── TESTO DEL DOCUMENTO ──

Tornando alla tua domanda, l’idea di scrivere questa “non-storia” è maturata in un periodo di mia profonda curiosità per le teorie della psicologia della Gestalt. In particolare, in un momento non particolarmente felice dal punto di vista affettivo, mi aveva colpito l’idea secondo cui le cause di insoddisfazione del nostro quotidiano si rifacciano sempre a vicende del nostro passato rimaste, per così dire, inconcluse. Da qui la necessità di ripercorrere in parallelo presente e passato di un personaggio per certi versi simile a me, e di portare avanti questa sorta di riflessione introspettiva per iscritto, un processo durato all’incirca 10 mesi di lavoro quotidiano e frutto di continui ripensamenti e profonde riscritture di capitoli. Ritengo, a questo proposito, che la scrittura de La sindrome sia stata un’esperienza molto utile, che mi ha di fatto portato a individuare (oserei dire ad autodiagnosticarmi) quella vena di narcisismo che probabilmente (e non sempre felicemente) mi accomuna a diversi miei coetanei e “fratelli di condizione”. Credo sia proprio questo narcisismo di fondo “la sindrome” del titolo, che mi ha portato un paio d’anni fa a scattare questa selfie ante litteram, seppur “letteraria” (tra virgolette) e non fotografica.

───

OBIETTIVO: Prosegui il testo sulla genesi de La sindrome, ripartendo subito dopo l'ultima frase riportata.

── VOCI FORNITE ──

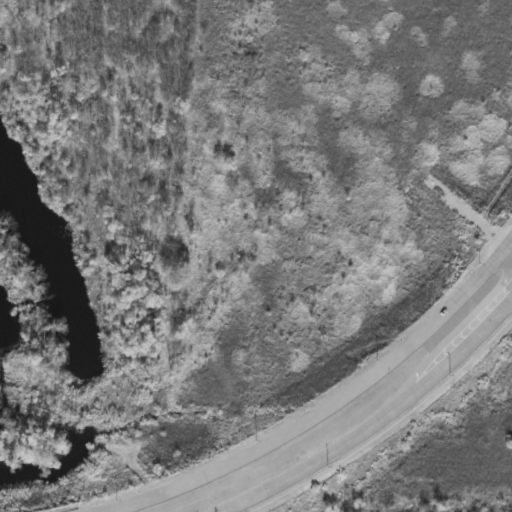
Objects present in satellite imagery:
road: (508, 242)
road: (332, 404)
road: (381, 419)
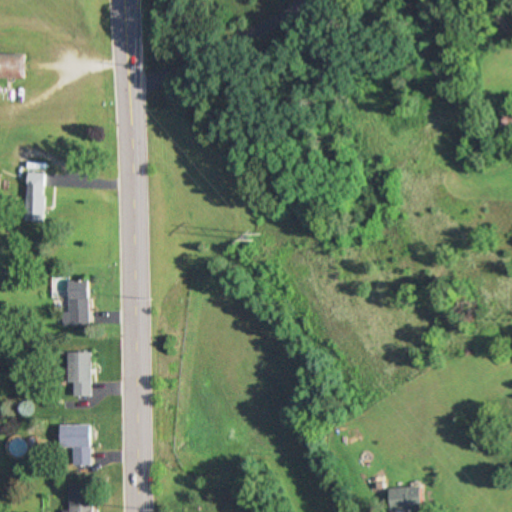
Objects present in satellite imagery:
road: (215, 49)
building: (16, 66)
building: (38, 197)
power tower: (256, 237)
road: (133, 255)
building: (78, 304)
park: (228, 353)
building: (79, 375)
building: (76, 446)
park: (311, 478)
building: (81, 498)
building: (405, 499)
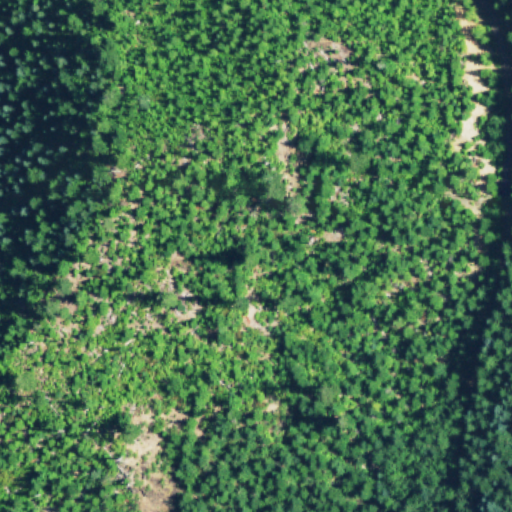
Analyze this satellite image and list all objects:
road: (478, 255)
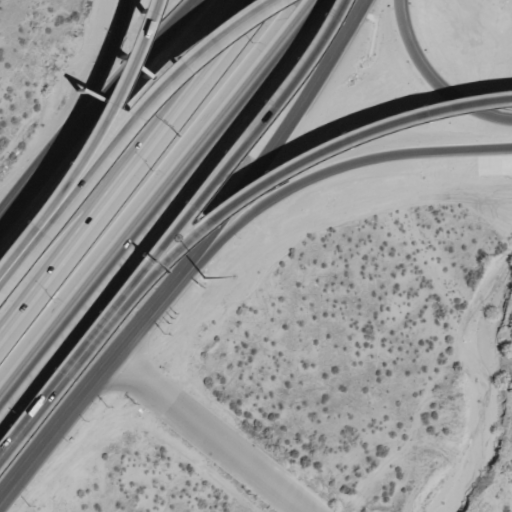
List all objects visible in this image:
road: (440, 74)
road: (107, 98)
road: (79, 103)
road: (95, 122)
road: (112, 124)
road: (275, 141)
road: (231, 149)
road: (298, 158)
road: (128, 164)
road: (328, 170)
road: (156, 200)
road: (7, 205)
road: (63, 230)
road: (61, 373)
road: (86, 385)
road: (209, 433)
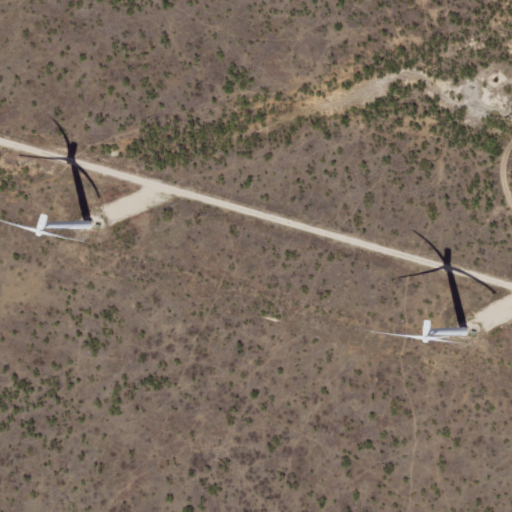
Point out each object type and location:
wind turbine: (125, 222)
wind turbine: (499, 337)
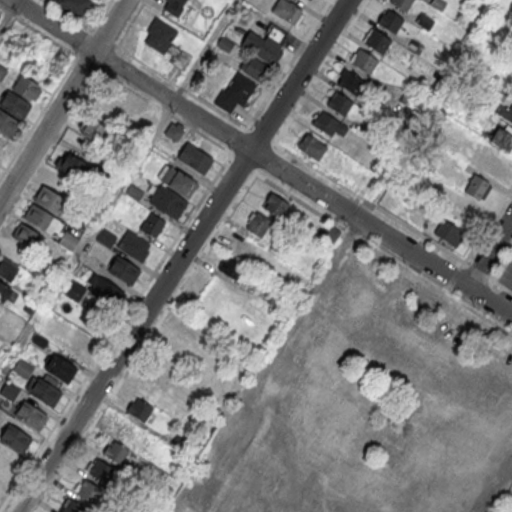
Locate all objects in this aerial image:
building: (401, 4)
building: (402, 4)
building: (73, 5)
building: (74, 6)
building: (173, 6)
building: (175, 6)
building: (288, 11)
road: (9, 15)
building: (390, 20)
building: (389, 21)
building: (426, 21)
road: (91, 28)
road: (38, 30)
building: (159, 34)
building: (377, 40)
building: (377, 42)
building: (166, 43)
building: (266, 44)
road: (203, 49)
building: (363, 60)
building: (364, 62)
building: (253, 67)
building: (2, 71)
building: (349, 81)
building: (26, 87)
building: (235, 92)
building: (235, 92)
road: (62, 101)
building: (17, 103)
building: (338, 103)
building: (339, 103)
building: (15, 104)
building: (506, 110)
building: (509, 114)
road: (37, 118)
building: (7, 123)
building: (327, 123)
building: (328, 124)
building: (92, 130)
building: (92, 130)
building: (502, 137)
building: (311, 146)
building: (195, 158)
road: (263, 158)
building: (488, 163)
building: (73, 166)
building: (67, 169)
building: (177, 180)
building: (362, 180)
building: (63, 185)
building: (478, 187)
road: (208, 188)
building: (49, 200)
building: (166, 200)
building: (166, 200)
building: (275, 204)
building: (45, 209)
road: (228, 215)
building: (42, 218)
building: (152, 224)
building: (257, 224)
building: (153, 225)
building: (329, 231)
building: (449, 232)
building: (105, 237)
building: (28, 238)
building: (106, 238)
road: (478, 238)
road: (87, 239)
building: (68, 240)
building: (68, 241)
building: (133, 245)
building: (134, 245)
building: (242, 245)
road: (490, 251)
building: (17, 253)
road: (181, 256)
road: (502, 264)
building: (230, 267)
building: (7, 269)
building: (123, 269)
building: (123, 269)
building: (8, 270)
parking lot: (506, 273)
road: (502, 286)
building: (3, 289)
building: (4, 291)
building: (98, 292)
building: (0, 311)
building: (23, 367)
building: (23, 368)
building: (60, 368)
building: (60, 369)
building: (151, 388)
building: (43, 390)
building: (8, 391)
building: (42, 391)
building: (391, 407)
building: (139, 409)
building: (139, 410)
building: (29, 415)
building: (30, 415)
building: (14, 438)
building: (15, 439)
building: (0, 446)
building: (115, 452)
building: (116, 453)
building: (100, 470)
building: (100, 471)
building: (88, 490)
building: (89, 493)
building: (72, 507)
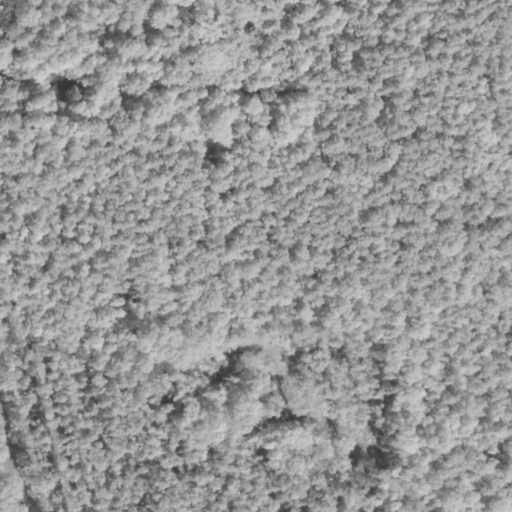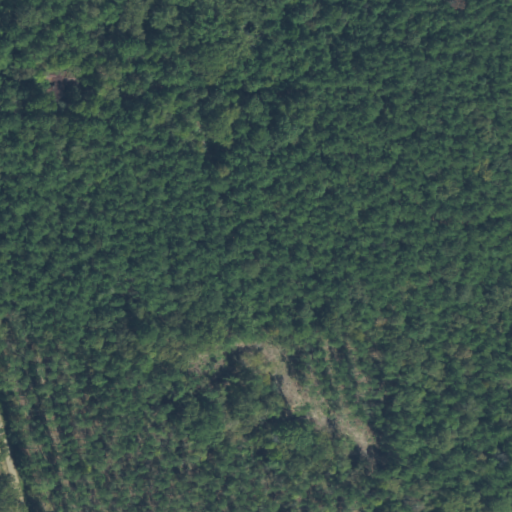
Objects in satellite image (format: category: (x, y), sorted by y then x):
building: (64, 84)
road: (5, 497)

───

ESITO DEL COMPITO:
Se prendo il libro e la tua biografia in mano, non posso non notare le similitudini fra il protagonista e te. Pur non trattandosi di un racconto autobiografico, l’amore per la squadra del Bari, il trasferimento dal capoluogo pugliese e il trasferimento a Milano coincidono. Oltre a questi aspetti, quant'altro c’è nel romanzo di te? 
Come ti dicevo, la scrittura de La sindrome ha rappresentato un’occasione di riflessione introspettiva molto profonda. Ahimè non sono un pianista provetto, né ho mai imparato ad andare in bici, né ho mai ottenuto promozioni su promozioni nel mio lavoro. Fortunatamente non sono così “solitario” e “sfrontato” come il protagonista innominato della Sindrome. Eppure, non posso negare di averci messo molto di mio in questo strano protagonista. E’ in tal senso assolutamente voluto un certo compiacimento narrativo che caratterizza il prepotente io narrante, compiacimento che tradisce la volontà (indubbiamente un po’ narcisistica) di rendere universali alcune sue sensazioni puramente soggettive, magari nell’inconfessabile ricerca di approvazione da parte di un lettore chiamato ora a essere complice, ora a essere giudice (anche di se stesso). Per quanto riguarda le altre affinità che tu stesso hai colto tra protagonista innominato e Andrea Panza, direi che sono più che altro strumentali. Alcune descrizioni presenti nel testo, a mio modo di vedere, sarebbero impossibili senza la conoscenza diretta di ciò di cui si parla. Nel rappresentare i luoghi, per esempio, ho scelto di descrivere scorci di Bari e di Milano, le città in cui ho vissuto tutta la mia vita e a cui più facilmente riesco a “dare voce”. Il mio tifo per il Bari è poi un’altra sindrome incurabile, di cui vado particolarmente fiero.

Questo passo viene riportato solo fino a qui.